Friday, August 17

The Media Disaster of the Utah Mining Disaster

From Why Are the New York Times and So Much of the Traditional* Media Neglecting a Vital Part of the Utah Mine Collapse Story?by Arianna Huffington

Yesterday, while speaking at the Aspen Institute’s Forum on Communications and Society, I commented on how the mainstream media have, with a few exceptions, been focusing on only one aspect of the Crandall Canyon Mine tragedy — the desperate attempt to rescue the trapped miners — while paying scant attention to investigating the reasons why these miners were trapped in the first place.

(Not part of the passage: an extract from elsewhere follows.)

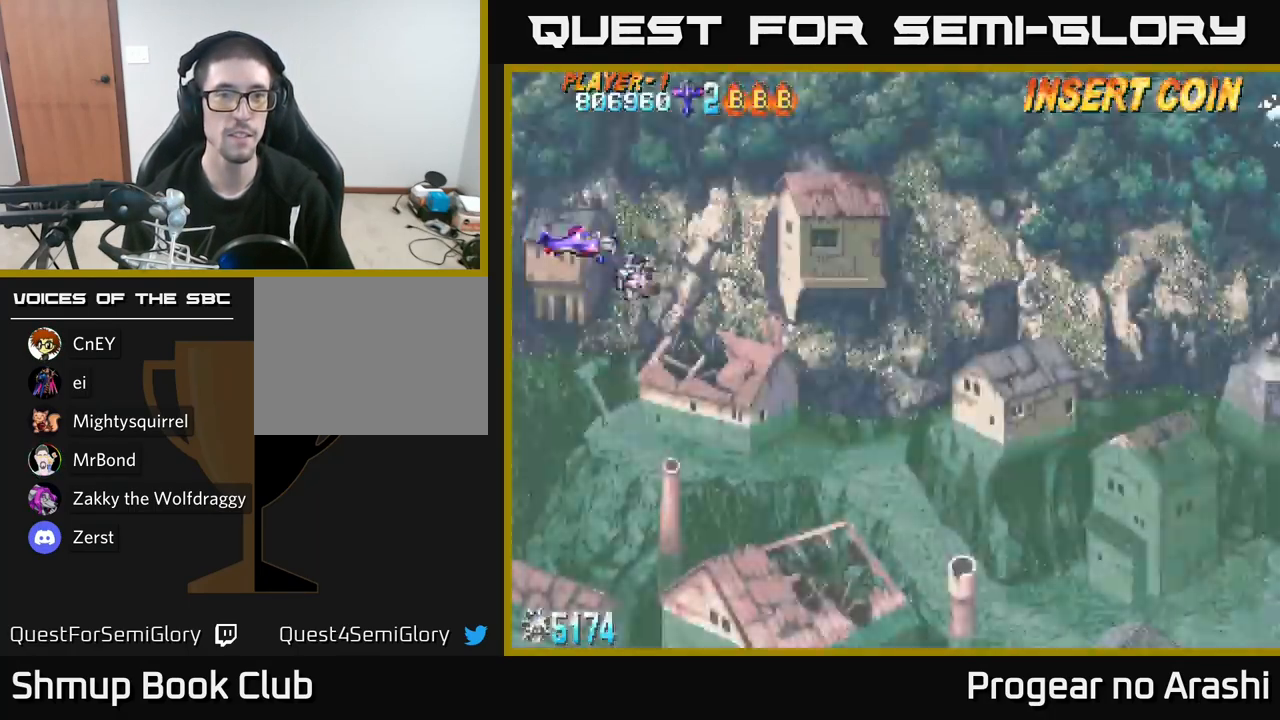
{"buttons": ["DPAD_RIGHT"], "left_stick": "center", "right_stick": "center", "events": [[100, "DPAD_DOWN", "down"], [100, "DPAD_RIGHT", "down"], [483, "DPAD_DOWN", "up"]]}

I specifically mentioned Sunday’s New York Times piece by Martin Stolz, who had been dispatched to Huntington to cover the story. Stolz’s report was filled with details about the progress rescuers had made through the collapsed mine (650 ft), and the capabilities of the hi-res camera being lowered into the mine (can pick up images from 100 ft away) — but not one word about what led to the collapse, including the role retreat mining might have played in it, or the 324 safety violations federal inspectors have issued for the mine since 2004.

The story, like most of the TV coverage, featured Bob Murray, the colorful co-owner of the mine. Stolz painted a picture of Murray emerging from the mine “with a coal-blackened face and in miner’s coveralls to discuss the latest finding with the families of the missing miners.”

Cue the swelling music and start the casting session. Your mind reflexively begins to wonder who would play Murray in the Crandall Canyon TV movie. Wilfred Brimley? Robert Duvall? Paul Newman?

Of course, Murray’s role in all this is much darker than that of the compassionate boss given to delivering script-ready lines like, “Conditions are the most difficult I have seen in my 50 years of mining” and “There are many reasons to have hope still” (as he has been quoted saying in two other Times stories).

He is a politically-connected Big Energy player whose company, Murray Energy Corp., has 19 mines in five states, which have incurred millions of dollars in fines for safety violations over the last 18 months.

Probably won’t see that in the TV movie.

Murray has also continued to insist that the mine collapse was the result of an earthquake — a claim disputed by seismologists.

So why has so much of the coverage focused on folksy Bob Murray, the stalwart and kindly mine owner, instead of mining mogul Robert Murray, who may have been at least partly responsible for decisions that led to the disaster?